→ Task
Print everything in the material below verbatim, from its very first line down to and including the line that contains "Returning <instances> with".

=== Data supplied ===

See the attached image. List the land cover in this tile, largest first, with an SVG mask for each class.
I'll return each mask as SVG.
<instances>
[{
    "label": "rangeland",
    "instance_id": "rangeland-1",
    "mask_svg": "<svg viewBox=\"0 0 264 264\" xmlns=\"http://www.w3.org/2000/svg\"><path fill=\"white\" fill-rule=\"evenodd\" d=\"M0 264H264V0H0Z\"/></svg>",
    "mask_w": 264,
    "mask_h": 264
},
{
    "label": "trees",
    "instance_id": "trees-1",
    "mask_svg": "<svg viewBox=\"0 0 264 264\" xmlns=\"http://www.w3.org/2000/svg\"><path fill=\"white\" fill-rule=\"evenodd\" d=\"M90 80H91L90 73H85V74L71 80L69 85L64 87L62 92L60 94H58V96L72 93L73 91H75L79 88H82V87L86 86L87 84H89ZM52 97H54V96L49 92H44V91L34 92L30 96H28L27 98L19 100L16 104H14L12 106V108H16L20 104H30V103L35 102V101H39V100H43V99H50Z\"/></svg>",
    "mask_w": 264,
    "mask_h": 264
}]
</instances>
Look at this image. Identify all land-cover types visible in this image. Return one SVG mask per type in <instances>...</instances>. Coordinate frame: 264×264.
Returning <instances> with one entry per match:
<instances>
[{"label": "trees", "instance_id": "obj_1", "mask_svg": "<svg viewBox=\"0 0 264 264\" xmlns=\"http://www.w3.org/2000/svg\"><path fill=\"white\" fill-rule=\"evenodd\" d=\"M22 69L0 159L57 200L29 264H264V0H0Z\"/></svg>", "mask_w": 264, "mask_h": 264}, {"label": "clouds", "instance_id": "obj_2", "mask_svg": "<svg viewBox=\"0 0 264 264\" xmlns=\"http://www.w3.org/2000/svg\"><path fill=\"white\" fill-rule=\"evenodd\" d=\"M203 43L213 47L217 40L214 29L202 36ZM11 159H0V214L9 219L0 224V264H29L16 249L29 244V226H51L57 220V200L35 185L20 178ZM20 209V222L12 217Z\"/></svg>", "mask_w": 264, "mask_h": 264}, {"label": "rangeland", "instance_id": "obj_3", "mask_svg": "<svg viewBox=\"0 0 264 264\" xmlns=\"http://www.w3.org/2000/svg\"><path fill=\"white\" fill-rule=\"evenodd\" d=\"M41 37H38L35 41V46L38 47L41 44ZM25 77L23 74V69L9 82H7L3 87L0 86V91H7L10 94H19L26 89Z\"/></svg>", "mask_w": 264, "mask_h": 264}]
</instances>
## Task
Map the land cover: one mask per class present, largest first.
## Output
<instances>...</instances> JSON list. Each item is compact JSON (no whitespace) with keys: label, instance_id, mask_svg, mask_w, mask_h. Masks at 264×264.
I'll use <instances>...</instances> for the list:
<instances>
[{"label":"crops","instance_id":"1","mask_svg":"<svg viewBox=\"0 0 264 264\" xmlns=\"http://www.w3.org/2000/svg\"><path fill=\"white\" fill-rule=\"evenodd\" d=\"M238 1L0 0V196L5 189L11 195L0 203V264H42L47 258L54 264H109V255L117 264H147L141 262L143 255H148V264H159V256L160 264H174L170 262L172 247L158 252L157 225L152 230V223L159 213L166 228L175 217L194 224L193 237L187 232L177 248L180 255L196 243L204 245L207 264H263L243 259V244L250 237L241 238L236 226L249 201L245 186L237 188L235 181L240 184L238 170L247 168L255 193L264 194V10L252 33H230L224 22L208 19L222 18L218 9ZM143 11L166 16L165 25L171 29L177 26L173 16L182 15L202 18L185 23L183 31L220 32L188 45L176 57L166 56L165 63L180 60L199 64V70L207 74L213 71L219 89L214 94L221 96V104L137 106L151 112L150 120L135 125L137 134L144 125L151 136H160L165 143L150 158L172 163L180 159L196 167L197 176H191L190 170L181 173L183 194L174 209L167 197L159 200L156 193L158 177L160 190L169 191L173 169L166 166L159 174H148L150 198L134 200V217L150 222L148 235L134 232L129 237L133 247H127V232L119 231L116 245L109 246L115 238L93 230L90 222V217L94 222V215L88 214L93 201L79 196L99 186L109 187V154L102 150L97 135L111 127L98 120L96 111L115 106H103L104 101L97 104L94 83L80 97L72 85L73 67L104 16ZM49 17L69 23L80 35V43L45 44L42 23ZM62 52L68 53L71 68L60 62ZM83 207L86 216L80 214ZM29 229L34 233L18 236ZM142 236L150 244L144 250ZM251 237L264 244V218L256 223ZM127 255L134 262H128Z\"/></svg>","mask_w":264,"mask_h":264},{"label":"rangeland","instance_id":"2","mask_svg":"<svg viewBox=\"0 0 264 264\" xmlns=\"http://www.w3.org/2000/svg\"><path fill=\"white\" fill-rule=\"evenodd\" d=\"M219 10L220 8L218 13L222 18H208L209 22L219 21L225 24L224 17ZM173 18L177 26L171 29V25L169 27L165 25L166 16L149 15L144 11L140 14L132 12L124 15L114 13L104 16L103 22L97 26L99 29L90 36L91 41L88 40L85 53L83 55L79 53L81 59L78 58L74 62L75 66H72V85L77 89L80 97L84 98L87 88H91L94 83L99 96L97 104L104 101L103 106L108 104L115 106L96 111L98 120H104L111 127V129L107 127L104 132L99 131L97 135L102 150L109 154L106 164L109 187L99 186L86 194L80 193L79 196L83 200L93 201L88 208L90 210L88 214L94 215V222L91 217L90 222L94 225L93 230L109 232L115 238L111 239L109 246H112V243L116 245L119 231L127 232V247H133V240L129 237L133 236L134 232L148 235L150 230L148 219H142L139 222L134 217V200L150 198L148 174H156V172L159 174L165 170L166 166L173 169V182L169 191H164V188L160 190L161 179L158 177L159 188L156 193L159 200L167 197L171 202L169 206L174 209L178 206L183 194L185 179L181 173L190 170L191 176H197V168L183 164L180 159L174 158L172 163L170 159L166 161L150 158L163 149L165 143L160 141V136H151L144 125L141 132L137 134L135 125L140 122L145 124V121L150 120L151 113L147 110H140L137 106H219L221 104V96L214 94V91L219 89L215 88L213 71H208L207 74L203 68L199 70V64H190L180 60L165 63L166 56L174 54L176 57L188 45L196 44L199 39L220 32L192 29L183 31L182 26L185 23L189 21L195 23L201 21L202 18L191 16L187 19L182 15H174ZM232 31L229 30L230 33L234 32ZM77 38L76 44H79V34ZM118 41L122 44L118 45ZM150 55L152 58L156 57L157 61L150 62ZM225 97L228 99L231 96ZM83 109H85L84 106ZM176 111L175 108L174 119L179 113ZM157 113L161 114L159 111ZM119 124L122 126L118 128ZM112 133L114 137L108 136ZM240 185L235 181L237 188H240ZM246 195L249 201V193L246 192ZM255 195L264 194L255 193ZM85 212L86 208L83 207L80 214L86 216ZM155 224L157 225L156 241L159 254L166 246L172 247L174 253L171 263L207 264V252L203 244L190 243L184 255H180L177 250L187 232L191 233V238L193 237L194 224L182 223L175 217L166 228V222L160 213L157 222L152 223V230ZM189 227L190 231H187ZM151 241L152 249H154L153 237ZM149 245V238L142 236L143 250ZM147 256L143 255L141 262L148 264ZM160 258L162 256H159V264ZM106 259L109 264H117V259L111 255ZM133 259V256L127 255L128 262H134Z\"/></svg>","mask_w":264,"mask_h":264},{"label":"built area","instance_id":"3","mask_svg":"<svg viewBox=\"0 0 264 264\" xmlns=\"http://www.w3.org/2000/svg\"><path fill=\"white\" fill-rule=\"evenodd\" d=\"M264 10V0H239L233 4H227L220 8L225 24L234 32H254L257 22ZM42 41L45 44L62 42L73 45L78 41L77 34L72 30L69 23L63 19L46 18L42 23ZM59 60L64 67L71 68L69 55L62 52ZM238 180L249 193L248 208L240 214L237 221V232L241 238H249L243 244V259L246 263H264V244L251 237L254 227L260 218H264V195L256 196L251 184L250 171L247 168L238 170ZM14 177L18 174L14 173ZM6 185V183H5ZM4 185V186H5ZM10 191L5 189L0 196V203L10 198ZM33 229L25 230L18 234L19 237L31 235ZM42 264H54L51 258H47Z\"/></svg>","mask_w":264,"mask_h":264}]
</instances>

===

→ Solution
See the attached image. List the land cover in this tile, largest first, with an SVG mask for each class.
I'll return each mask as SVG.
<instances>
[{
    "label": "rangeland",
    "instance_id": "rangeland-1",
    "mask_svg": "<svg viewBox=\"0 0 264 264\" xmlns=\"http://www.w3.org/2000/svg\"><path fill=\"white\" fill-rule=\"evenodd\" d=\"M0 264H264V0H0Z\"/></svg>",
    "mask_w": 264,
    "mask_h": 264
},
{
    "label": "trees",
    "instance_id": "trees-1",
    "mask_svg": "<svg viewBox=\"0 0 264 264\" xmlns=\"http://www.w3.org/2000/svg\"><path fill=\"white\" fill-rule=\"evenodd\" d=\"M90 80H91L90 73H85V74L71 80L69 85L64 87L62 92L60 94H58V96L72 93L73 91H75L79 88H82V87L86 86L87 84H89ZM52 97H54V96L49 92H44V91L34 92L30 96H28L27 98L19 100L16 104H14L12 106V108H16L20 104H30V103L35 102V101H39V100H43V99H50Z\"/></svg>",
    "mask_w": 264,
    "mask_h": 264
}]
</instances>
Look at this image. Identify all land-cover types visible in this image. Return one SVG mask per type in <instances>...</instances>. Coordinate frame: 264×264.
Returning <instances> with one entry per match:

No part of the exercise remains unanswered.